Walmart responded to demand for these marines by adding more curbside pickup slots and expanding its assortment to more than 160,000 items that can be convenient money within four hours, from barbecue sauce to headphones.
Curbside pickup has other business advantages. By eliminating the scarcity to ship a package from a store or warehouse to customers, each online transaction becomes more profitable. For sample, Target has said that when it fulfills an order by Drive Up or Order Pickup, it’s 90% cheaper than shipping from a go-down merchandise.
Yet big-box retailers will have to prove they can keep up as deep discounts and holiday shopping drive when requested. In late March, shoppers began clearing shelves of household and pantry staples and later sought out items for yearn stays at home, from puzzles to exercise equipment, leading to out of stocks and delays.
‘Scramble of the season’
Some fellows aren’t sold on the convenience of the approach. About 77% of shoppers still want their purchases delivered exactly to their homes, according to a recent holiday shopping survey of more than 1,500 U.S. consumers by Accenture. Exclusively 11% said they are willing to use contactless options like locker or curbside pickup.
Shoppers’ patience has done in thin, too, giving retailers less leeway for out-of-stock items or other hassles. More than half of respondents berated Accenture they won’t shop with a retailer again after an unsatisfactory delivery experience.
Kathy Gramling, consumer manufacture markets leader for EY in the Americas, said the appeal of curbside pickup will evaporate if customers endure long cool ones heels or cope with other customer service headaches.
“You think of the holiday parking lot of years gone by. There was not till hell freezes over a pretty moment in any of that,” she said. “I can’t try to imagine a holiday parking lot now, where we’re trying to limit the people who actually can go in the rely on, so there’s a line again outside in the wintertime, and we’re trying to jam people through a parking lot when it’s snowing or raining or sleeting.”
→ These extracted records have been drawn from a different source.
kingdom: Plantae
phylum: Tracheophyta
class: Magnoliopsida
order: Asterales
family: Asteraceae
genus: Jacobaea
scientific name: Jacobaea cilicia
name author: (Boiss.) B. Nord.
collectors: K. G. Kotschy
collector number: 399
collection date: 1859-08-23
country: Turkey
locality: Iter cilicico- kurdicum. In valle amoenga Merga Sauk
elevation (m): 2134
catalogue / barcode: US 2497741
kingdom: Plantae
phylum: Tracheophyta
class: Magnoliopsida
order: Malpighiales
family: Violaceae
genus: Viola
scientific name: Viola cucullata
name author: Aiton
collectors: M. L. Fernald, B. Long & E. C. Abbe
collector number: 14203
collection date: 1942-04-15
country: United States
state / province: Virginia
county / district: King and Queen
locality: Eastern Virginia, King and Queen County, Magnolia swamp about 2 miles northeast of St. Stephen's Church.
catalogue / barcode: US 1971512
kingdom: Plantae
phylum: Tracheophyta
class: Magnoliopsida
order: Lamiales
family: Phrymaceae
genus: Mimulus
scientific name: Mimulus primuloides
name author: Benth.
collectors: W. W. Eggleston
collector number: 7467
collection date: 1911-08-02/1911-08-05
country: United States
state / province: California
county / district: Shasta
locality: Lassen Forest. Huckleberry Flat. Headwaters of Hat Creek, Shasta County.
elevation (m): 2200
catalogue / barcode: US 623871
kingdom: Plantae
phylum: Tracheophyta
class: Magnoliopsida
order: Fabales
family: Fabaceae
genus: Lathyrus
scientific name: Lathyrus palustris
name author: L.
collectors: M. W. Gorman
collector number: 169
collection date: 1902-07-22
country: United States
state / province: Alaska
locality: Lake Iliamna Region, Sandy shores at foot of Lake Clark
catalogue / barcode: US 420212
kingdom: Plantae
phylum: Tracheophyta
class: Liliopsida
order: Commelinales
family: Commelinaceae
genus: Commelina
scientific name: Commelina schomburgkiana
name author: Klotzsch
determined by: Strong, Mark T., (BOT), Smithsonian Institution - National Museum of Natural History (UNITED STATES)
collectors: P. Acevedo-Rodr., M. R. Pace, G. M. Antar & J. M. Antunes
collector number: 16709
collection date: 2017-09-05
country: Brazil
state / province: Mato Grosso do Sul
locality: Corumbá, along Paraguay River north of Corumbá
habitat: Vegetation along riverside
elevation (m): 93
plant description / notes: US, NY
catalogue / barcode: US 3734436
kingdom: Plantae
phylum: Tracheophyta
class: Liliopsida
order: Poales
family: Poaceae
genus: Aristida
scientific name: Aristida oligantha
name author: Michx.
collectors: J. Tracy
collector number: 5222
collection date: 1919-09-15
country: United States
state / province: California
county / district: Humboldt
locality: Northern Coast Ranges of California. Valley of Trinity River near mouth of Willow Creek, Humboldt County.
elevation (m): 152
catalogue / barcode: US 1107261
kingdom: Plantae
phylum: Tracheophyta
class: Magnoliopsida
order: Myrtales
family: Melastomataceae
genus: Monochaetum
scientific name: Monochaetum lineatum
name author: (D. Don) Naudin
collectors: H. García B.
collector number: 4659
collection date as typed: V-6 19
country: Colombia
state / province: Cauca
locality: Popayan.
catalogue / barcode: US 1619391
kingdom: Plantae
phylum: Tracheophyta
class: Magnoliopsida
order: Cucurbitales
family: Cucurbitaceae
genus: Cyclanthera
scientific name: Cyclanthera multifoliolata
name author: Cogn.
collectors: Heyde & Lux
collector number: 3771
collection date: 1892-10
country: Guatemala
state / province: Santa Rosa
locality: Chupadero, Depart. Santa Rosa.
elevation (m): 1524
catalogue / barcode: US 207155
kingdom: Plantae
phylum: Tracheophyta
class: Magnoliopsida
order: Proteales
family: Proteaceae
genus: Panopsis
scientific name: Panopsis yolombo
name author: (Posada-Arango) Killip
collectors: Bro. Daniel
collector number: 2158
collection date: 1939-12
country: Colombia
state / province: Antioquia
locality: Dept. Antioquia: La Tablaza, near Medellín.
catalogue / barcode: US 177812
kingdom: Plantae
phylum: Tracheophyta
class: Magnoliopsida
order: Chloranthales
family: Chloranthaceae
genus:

Those challenging logistics, she divulged, could benefit pure-play e-commerce retailers like Amazon that have a near singular focus on giving to customers’ doorstep.
She said brick-and-mortar retailers will have to manage their inventory well in order to clothed the items customers want a short drive from their home.
“It works well if — and only if —as a retailer you’re proficient to know that store number 115 or on Main Street, somewhere in the U.S., has that actual stock,” she said. “If not, I think we’re in for a series of really disappointing shopper moments when consumers go online and then can’t pick up in store.”
“This is prospering to be the scramble of the season.”